The enterprise has four divisions catering to defined markets:

  1. Performance Foodservice – distributes 68,000 national and proprietary brand food and related products, includes baked goods, seafood, meat, and cleaning supplies.
  2. Roma Food – distributes Italian and Italian-American food products, includes cheeses, pastas, tomatoes, flour, and pizza boxes.
  3. Vistar – distributes candy, snacks, beverages, and other convenience and frozen food items.
  4. PFG-Customized – distributes to the customized needs of family and casual dining restaurant chains.

PFG not only distributes but processes and packages as well. While the set-up seems well defined the history of PFG shows that it is a product of mergers and acquisitions of relatively small and fragmented distribution companies scattered throughout the U.S.

The mid-1980s saw larger players in the U.S. food distribution industry swallowing up smaller ones to get market share and economics of scale. Executives of Pocahontas Foods USA a distributor and buying group took steps so they would not be swallowed up. They banded together forming Pocahontas Food Group.

The key companies that were acquired to form the group was Caro Produce, Institutional Foods (both acquired in 1987) and K.O. Lester Co. (acquired in 1988). With limited resources Pocahontas Food Group was only able to acquire ailing companies and became known as a turnaround specialist. The company changed its name to Performance Food Group in 1992. It went public in 1993 through NASDAQ.

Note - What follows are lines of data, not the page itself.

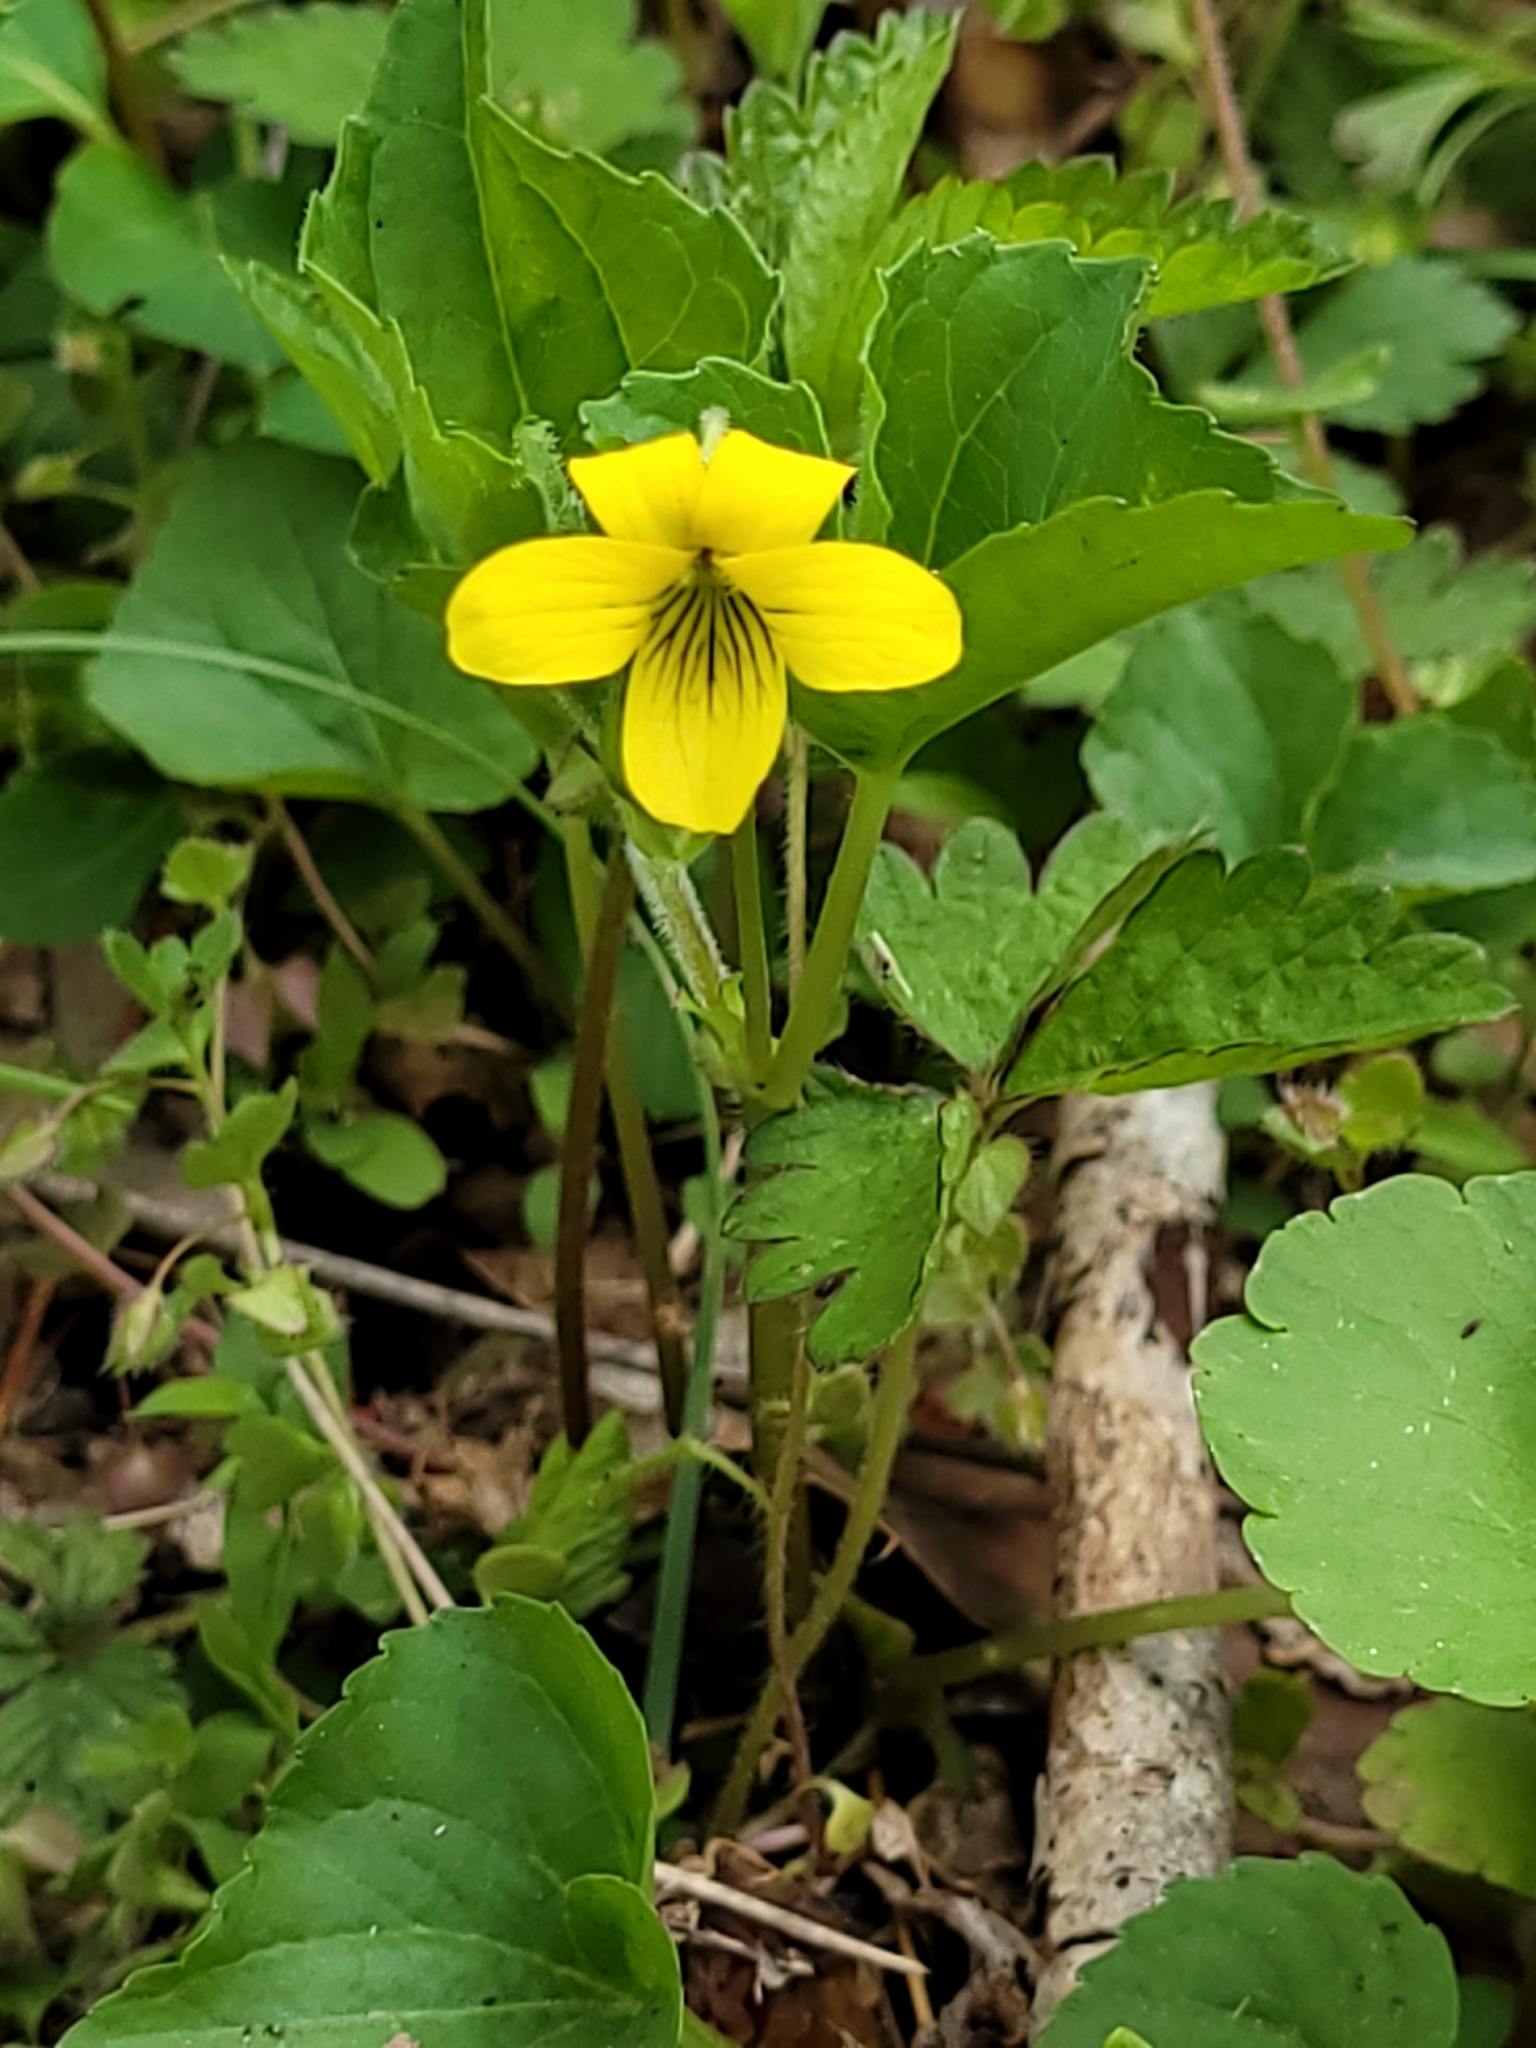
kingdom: Plantae
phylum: Tracheophyta
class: Magnoliopsida
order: Malpighiales
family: Violaceae
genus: Viola
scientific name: Viola eriocarpa
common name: Smooth yellow violet
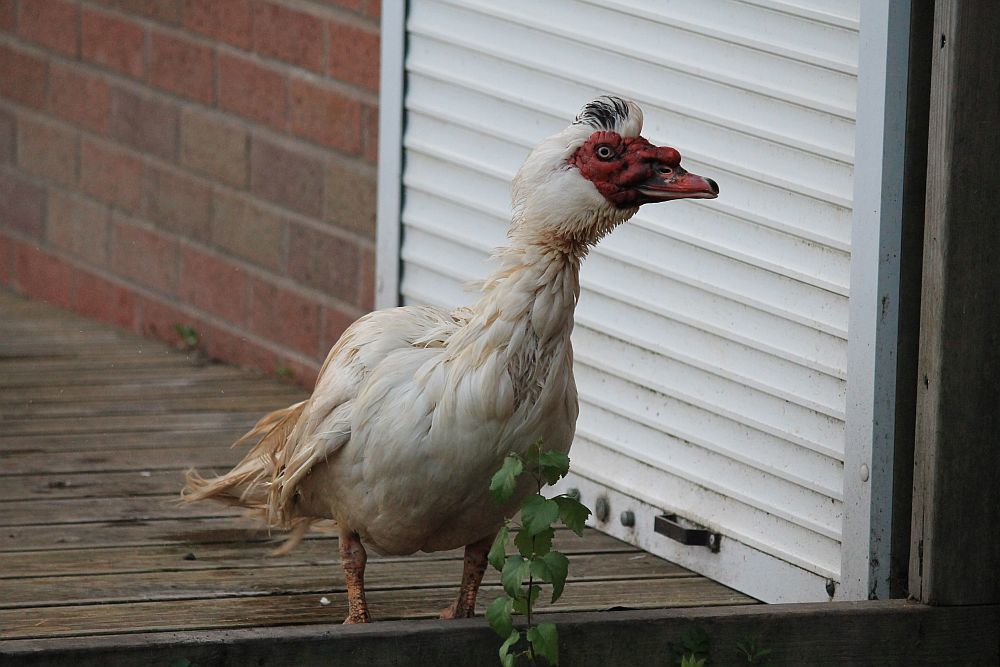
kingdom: Animalia
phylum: Chordata
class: Aves
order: Anseriformes
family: Anatidae
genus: Cairina
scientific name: Cairina moschata
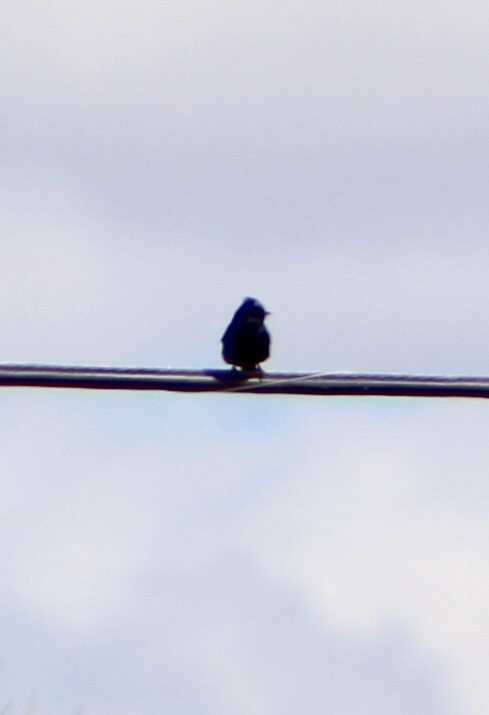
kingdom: Animalia
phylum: Chordata
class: Aves
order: Passeriformes
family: Ptilogonatidae
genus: Phainopepla
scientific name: Phainopepla nitens
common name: Phainopepla
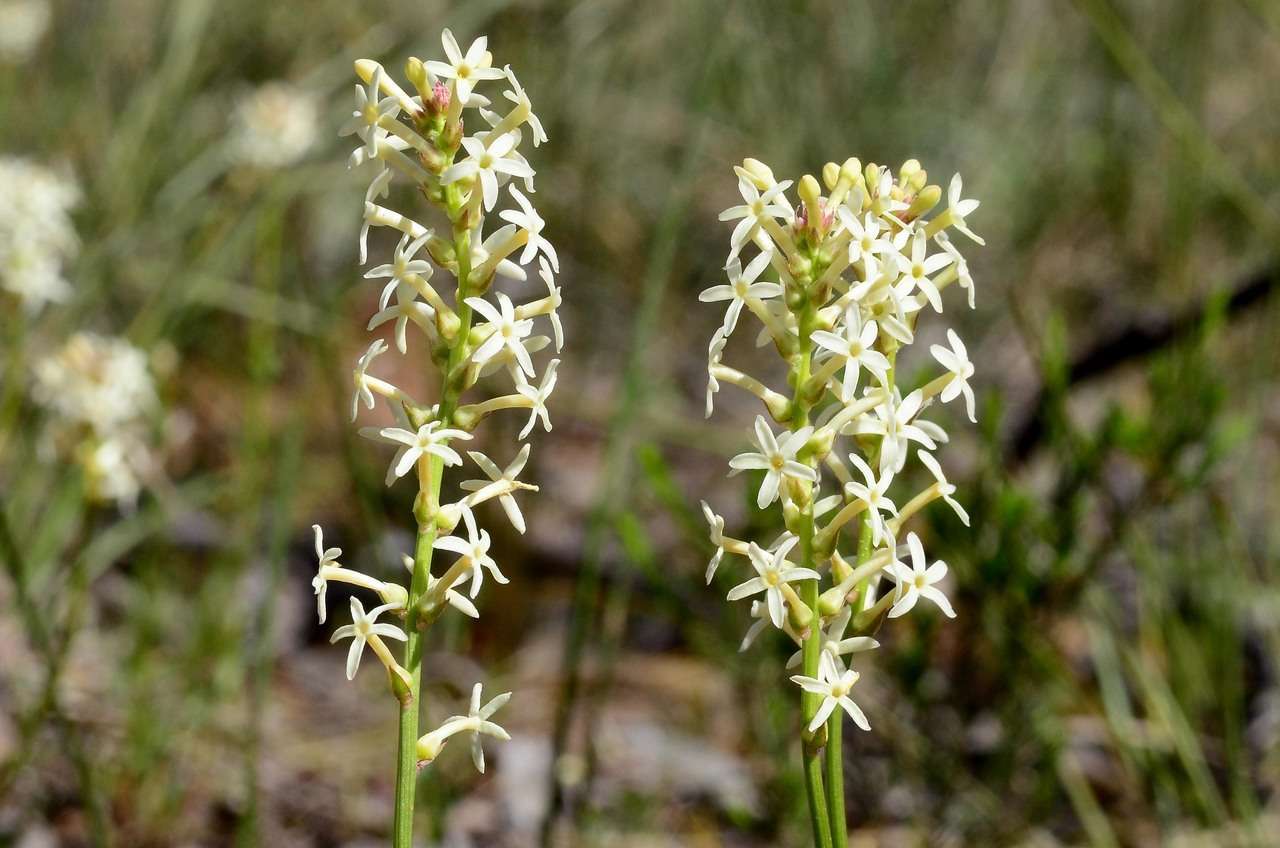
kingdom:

With more capital after going public, the company was able to buy healthier and bigger companies helping it fuel its growth.  By 1998 PFG had sales topping $1.6 billion. Then in 2008 it was bought by the Blackstone Group and Wellspring Capital Management and later merged with rival Vistar Corporation turning into a private company once again. PFG continues to acquire other food distribution companies.